Center for Research on Genomics and Global Health, National Human Genome Research Institute, National Institutes of Health, Bethesda, Maryland 20892-5635, USA.
Genet Epidemiol. 2010 Apr;34(3):258-65. doi: 10.1002/gepi.20457.
Imputation of genotypes for markers untyped in a study sample has become a standard approach to increase genome coverage in genome-wide association studies at practically zero cost. Most methods for imputing missing genotypes extend previously described algorithms for inferring haplotype phase. These algorithms generally fall into three classes based on the underlying model for estimating the conditional distribution of haplotype frequencies: a cluster-based model, a multinomial model, or a population genetics-based model. We compared BEAGLE, PLINK, and MACH, representing the three classes of models, respectively, with specific attention to measures of imputation success and selection of the reference panel for an admixed study sample of African Americans. Based on analysis of chromosome 22 and after calibration to a fixed level of 90% concordance between experimentally determined and imputed genotypes, MACH yielded the largest absolute number of successfully imputed markers and the largest gain in coverage of the variation captured by HapMap reference panels. Following the common practice of performing imputation once, the Yoruba in Ibadan, Nigeria (YRI) reference panel outperformed other HapMap reference panels, including (1) African ancestry from Southwest USA (ASW) data, (2) an unweighted combination of the Northern and Western Europe (CEU) and YRI data into a single reference panel, and (3) a combination of the CEU and YRI data into a single reference panel with weights matching estimates of admixture proportions. For our admixed study sample, the optimal strategy involved imputing twice with the HapMap CEU and YRI reference panels separately and then merging the data sets.

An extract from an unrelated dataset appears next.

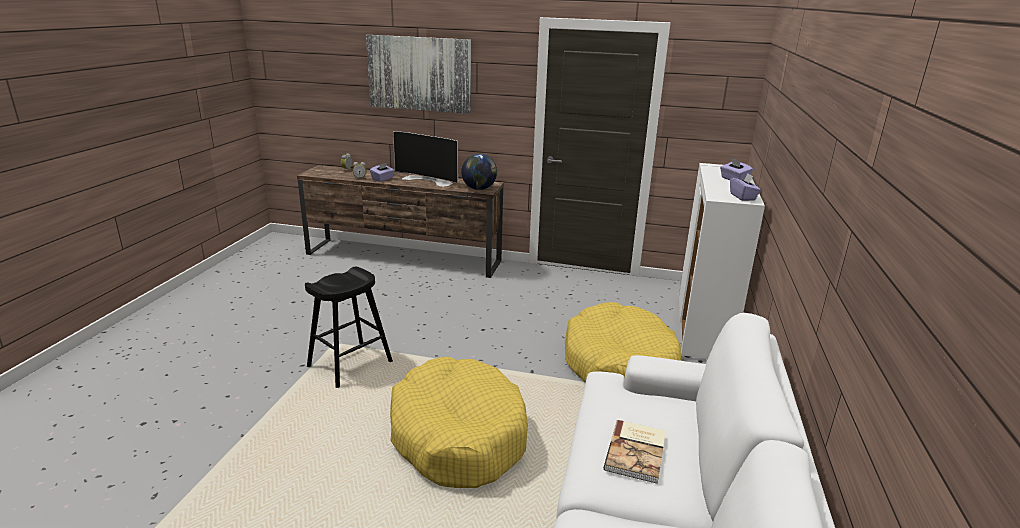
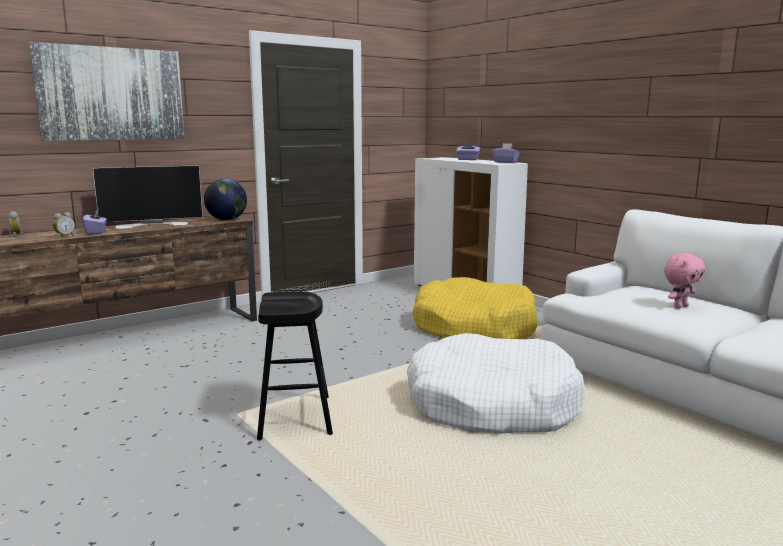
camera: 50 degrees left, 10 degrees down
yellow dog bed [390,357,528,488] -> white dog bed [407,333,585,434]
book [604,420,666,484] -> pink plush toy [664,253,705,309]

在研究样本中对未分型标记进行基因型推断已成为一种增加全基因组关联研究中基因组覆盖度的标准方法,几乎不需要任何成本。大多数用于推断缺失基因型的方法扩展了先前描述的推断单倍型相位的算法。这些算法通常基于估计单倍型频率条件分布的基础模型分为三类:基于聚类的模型、多项模型或基于群体遗传学的模型。我们比较了分别代表这三种模型的 BEAGLE、PLINK 和 MACH,特别关注了推断成功率和选择参考面板的措施,以适应非洲裔美国人的混合研究样本。基于对 22 号染色体的分析,并在与实验确定的基因型和推断的基因型之间 90%的一致性的固定水平校准后,MACH 产生了最多数量的成功推断标记和最多的 HapMap 参考面板捕获的变异覆盖度增益。在执行一次推断的常见实践之后,尼日利亚伊巴丹的约鲁巴人(YRI)参考面板优于其他 HapMap 参考面板,包括(1)来自美国西南部的非洲裔(ASW)数据,(2)将北欧和西欧(CEU)和 YRI 数据加权组合成一个单一的参考面板,以及(3)将 CEU 和 YRI 数据组合成一个参考面板,其权重与混合比例的估计值匹配。对于我们的混合研究样本,最佳策略涉及两次使用 HapMap CEU 和 YRI 参考面板进行推断,然后合并数据集。